L’opposition était de nouveau dans la rue à Bamako, samedi 15 septembre dernier, pour contester la réélection d’IBK au double moyen de ” la fraude planifiée ” et de “ la corruption des juges“. Et l’honnêteté commande d’écrire que la dynamique enclenchée depuis le 2 juin pour réclamer un scrutin présidentiel propre, loin de faiblir, reste intacte. Avec un risque réel d’amplification.
L’annonce, le mardi 11 septembre précédent, par Ras Bath de la fin de l’accord politique signé le 28 juin (à un mois du premier tour de la présidentielle) entre son Collectif pour la Défense de la République (CDR) et le candidat de l’URD, Soumaïla Cissé, avait été salué par un feu de joie dans les allées du pouvoir. Mais cinq jours après, il a fallu déchanter : il y avait autant de marcheurs, sinon plus, que lors de l’édition précédente du samedi 8 septembre. Et, parmi eux, un certain Ras Bath.
Celui-là avait averti et a tenu sa parole : la fin de l’accord politique permettant à son mouvement de retrouver son statut d’organisation de la société civile ne remet pas en cause son engagement auprès de Soumaïla Cissé et d’autres à dénoncer ” les résultats frauduleux ” de la présidentielle et à s’associer aux actions judiciaires initiées auprès de la Cour Suprême du Mali et de la Cour de Justice de la CEDEAO contre la Cour Constitutionnelle qui les a validés.

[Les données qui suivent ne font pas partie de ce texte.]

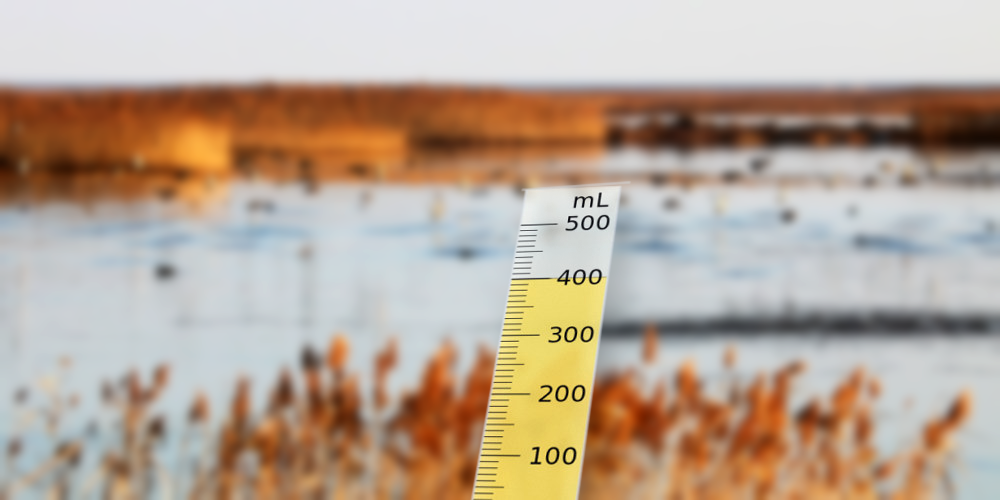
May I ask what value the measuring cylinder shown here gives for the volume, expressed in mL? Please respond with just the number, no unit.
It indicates 400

Dans la perspective de faire échouer la marche de samedi dernier et démontrer ainsi à l’opinion nationale et internationale que Soumaïla Cissé n’est même plus bon à ramasser avec une cuillère à pot, le pouvoir avait trouvé judicieux de relaxer, moins de 48 heures auparavant, Paul Ismaël Boro et Moussa Kimbiri. Ces deux alliés électoraux du candidat de la plateforme ” Ensemble restaurons l’espoir au Mali ” avaient été enlevés fin août et leur libération était l’un des motifs de la mobilisation, l’autre étant “ le dégagement d’IBK ” au profit du ” président Soumaïla Cissé ”
La mesure, manifestement, n’a pas eu l’effet escompté.
Le rouleau compresseur des forces dites du changement est donc en marche et le risque d’une amplification se profile du côté des syndicats qui sont tous mécontents du pouvoir en place. Désorganisés, en mal d’inspiration et surtout mûs par l’unique désir d’accaparement des maigres deniers de l’Etat, ses tenants n’ont cure d’améliorer l’ordinaire de leurs concitoyens, salariés ou non-salariés. Ils roulent pour eux-mêmes et leurs familles. Il pourrait en résulter un ralliement des forces sociales qui mènerait tout droit à une reproduction de l’insurrection populaire du 26 mars 1991. Avec, cette fois-ci, moins de drames, il faut l’espérer.
La mise en place du gouvernement postélectoral a fourni l’occasion à IBK de conjurer le danger mais il n’a pas pu la saisir. Combinant l’audace et le flair et joignant l’acte à la parole, il aurait dû franchir le pas décisif vers ses adversaires politiques, toutes sensibilités confondues, pour former un gouvernement d’ouverture voire d’union nationale. Sa tâche prioritaire eût été d’organiser des législatives dans lesquelles tous se seraient reconnus eu égard à la transparence qui aurait prévalu. L’assemblée nationale qui en sortirait aurait mieux reflété la réalité du corps électoral, contribuant à la normalisation de la situation politique.
Au lieu de cela, comme soucieux de ménager son orgueil contre toute concession pouvant un tantinet jeter de l’ombre sur la légitimité et la légalité de son élection, il a choisi de mettre en place une équipe constituée de ses seuls partisans. Avec la conséquence que les législatives seront boudées par un grand nombre de partis politiques, convaincus qu’elles ne seront ni sincères ni transparentes. Et qu’elles aboutiront infailliblement aux mêmes résultats que la présidentielle : une large, voire écrasante victoire de la majorité présidentielle de circonstance que la Cour Constitutionnelle s’empressera de valider.
Loin d’être résorbée, la crise postélectorale sera toujours devant nous. Avec son cortège d’instabilité, de désinvestissement et donc de chômage, de fuite de capitaux et de compétences. D’appauvrissement. De révolte.
Pour tout dire, le Mali est dans l’impasse.
Post scriptum : rien ne souligne mieux l’insignifiance du gouvernement formé le 9 septembre 2018 par Soumeylou Boubèye Maïga que la focalisation des média sur la nomination d’une femme, Kamissa Camara, au poste de ministre des Affaires étrangères et de la Coopération internationale. Ses lettres de noblesse? Des diplômes français et un parcours professionnel peu commun aux USA. Suffiront-ils pour sauver le Mali? On peut en douter.